• Directions for this task: The records below are to be written out exactly, with every picture omitted.

• Information provided:
..............................
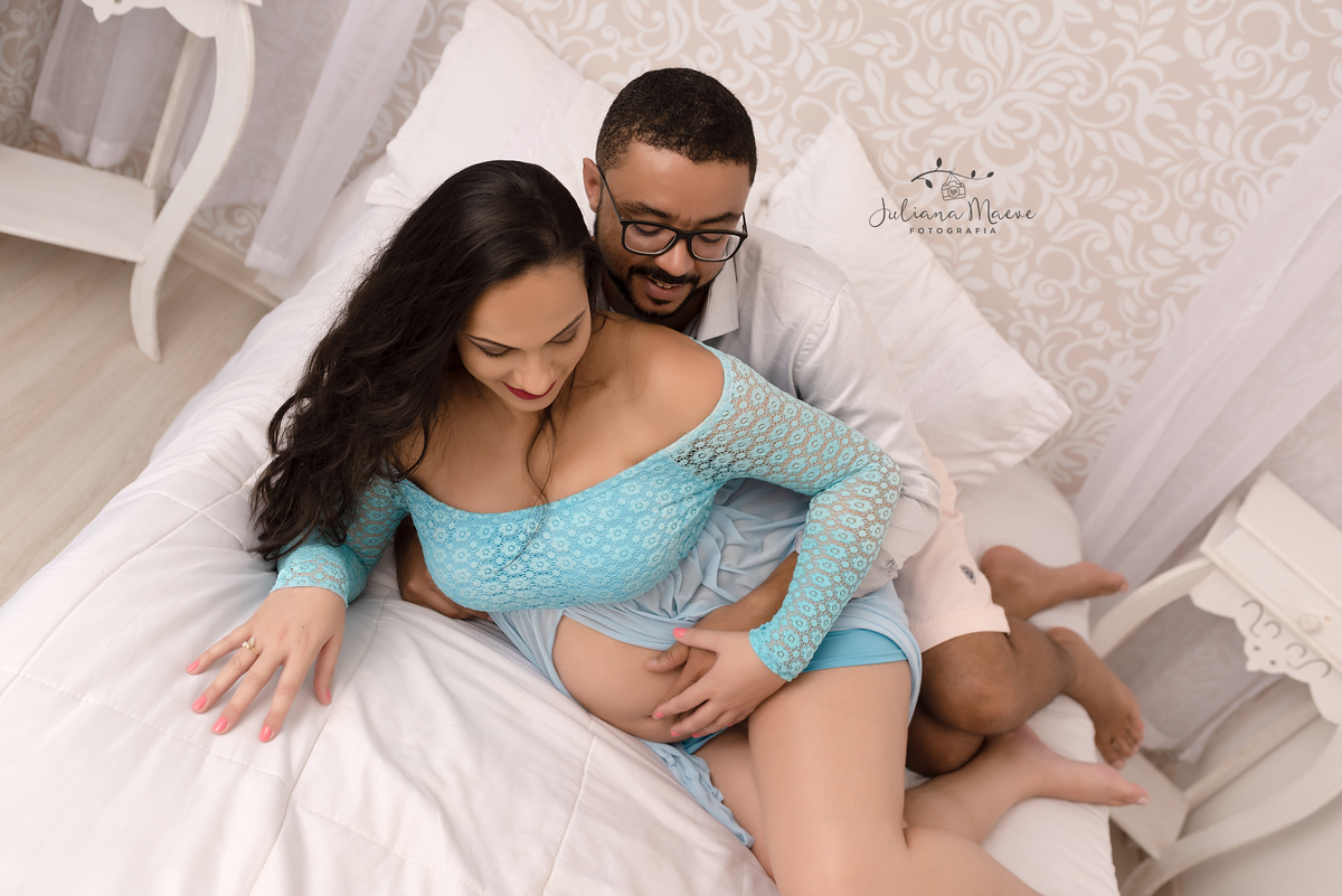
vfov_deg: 37.9
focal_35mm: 35
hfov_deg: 54.4
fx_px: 1305
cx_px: 671
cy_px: 448
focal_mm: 35
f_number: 3.5
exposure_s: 1/80
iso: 200
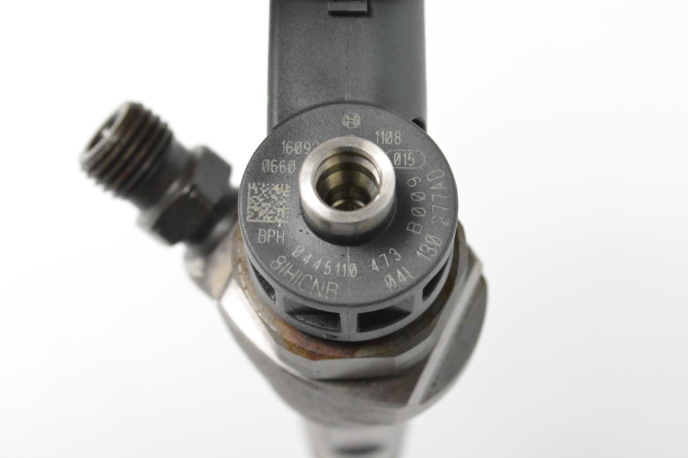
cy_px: 229
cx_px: 344
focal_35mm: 82
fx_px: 1576
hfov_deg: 24.6
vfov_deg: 16.5
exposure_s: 1/320
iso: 6400
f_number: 9
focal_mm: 55
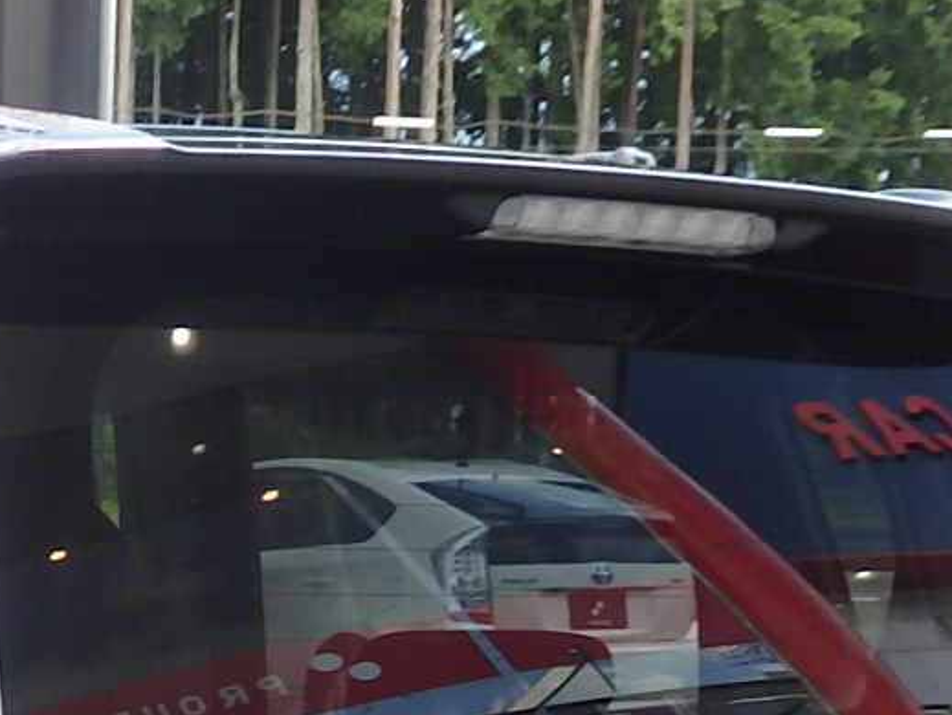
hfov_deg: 15.6
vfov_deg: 11.3
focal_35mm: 122
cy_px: 1276
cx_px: -176
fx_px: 3358
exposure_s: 1/30
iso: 125
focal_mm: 6
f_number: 3.4
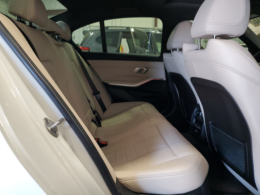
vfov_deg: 51.4
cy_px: 101
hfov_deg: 65.3
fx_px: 203
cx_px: 130
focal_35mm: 27
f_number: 1.5
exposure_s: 1/60.2
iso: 114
..............................
• Final answer:
vfov_deg: 37.9
focal_35mm: 35
hfov_deg: 54.4
fx_px: 1305
cx_px: 671
cy_px: 448
focal_mm: 35
f_number: 3.5
exposure_s: 1/80
iso: 200
cy_px: 229
cx_px: 344
focal_35mm: 82
fx_px: 1576
hfov_deg: 24.6
vfov_deg: 16.5
exposure_s: 1/320
iso: 6400
f_number: 9
focal_mm: 55
hfov_deg: 15.6
vfov_deg: 11.3
focal_35mm: 122
cy_px: 1276
cx_px: -176
fx_px: 3358
exposure_s: 1/30
iso: 125
focal_mm: 6
f_number: 3.4
vfov_deg: 51.4
cy_px: 101
hfov_deg: 65.3
fx_px: 203
cx_px: 130
focal_35mm: 27
f_number: 1.5
exposure_s: 1/60.2
iso: 114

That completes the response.